Efforts of Pleasantville football head coach pays off with signing day for 5 Greyhound football players
PLEASANTVILLE, N.J. - Five teens are headed to a college prep school to prepare for a four-year university after the six-month program if they choose.
It was the mission of their now head coach who took over September of last year after coaching at Pleasantville for six years.
"We're all going to Georgia Knights Prep Academy," announced the football players during signing day at Pleasantville High for five Greyhound football players.
"I'm excited. It's been my dream to play at the next level," said Zahir Washington. He and some of his teammates are headed to Georgia knights Prep Academy in Snellville Georgia this coming June.
"I’m looking to get a nice degree and just be able to say I went to college. As an African American to be able to say I made it from poverty," said Zahir whose proud mom siblings and grand-parents were there. He'll be the first grand-child in his family to go to college.
"It was kind of something big to live up to but I think I did a good job," he said. The opportunity is due to the compassion and hard work of their Head Coach Javier Garcia.
"They didn't have no hope of going to the next level. My job was to make sure that they got there." Garcia reached out on social media to different college coaches. He says for his students an athletic scholarship is the fast track to an academic scholarship.
He says three of the students initially said they weren't going to college or didn't know if they'd have the opportunity.

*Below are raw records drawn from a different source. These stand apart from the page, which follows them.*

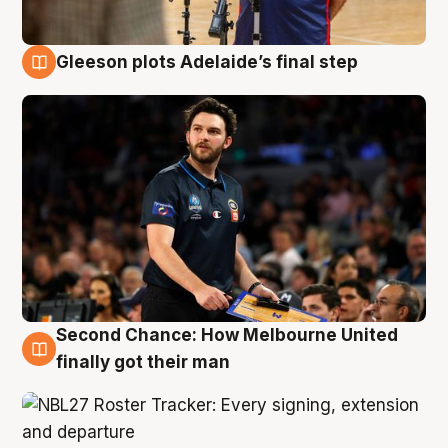
Gleeson plots Adelaide’s final step
8 Aug
Second Chance: How Melbourne United
8 Aug
finally got their man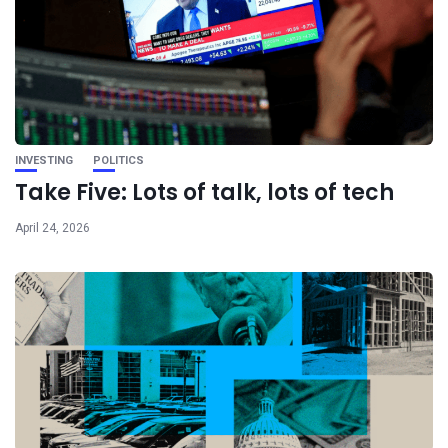
INVESTING
POLITICS
Take Five: Lots of talk, lots of tech
April 24, 2026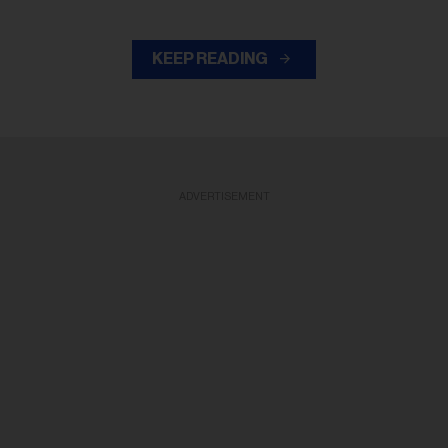
KEEP READING
ADVERTISEMENT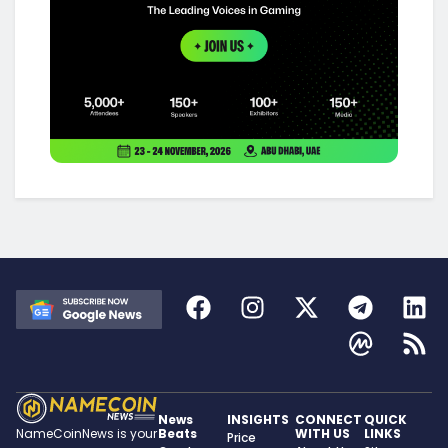
News
INSIGHTS
CONNECT
QUICK
Beats
WITH US
LINKS
NameCoinNews is your
Price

"My job as the head coach when I hear that is I have to get them into school," he said. "A lot of their struggles is not having a male role model in their life so being a head coach or a coach in the community you're looked up to," said Garcia. His investment goes beyond the field and regular season.
"You got to at least save one of them and they are my ones that I saved," he said.
Cell phone video shows "Coach Jav" as the students call him led them in clearing the football field of snow and cleaning roads in their neighborhood along with Coach Jav's Omega Psi Phi Fraternity brothers.
"We take pride in what we're doing here and take pride in having ownership and responsibilities of this is our home," said the coach. Zahir can't stop smiling about his new beginning.
"Try to put on for the city. Try to put on for my family," he said. Zahir hopes to study criminal justice or fire science. Tuition is mostly covered by scholarships.
Coach Garcia says he’s the first Latino Head Coach in the team’s history and the first to have a winning season his first year.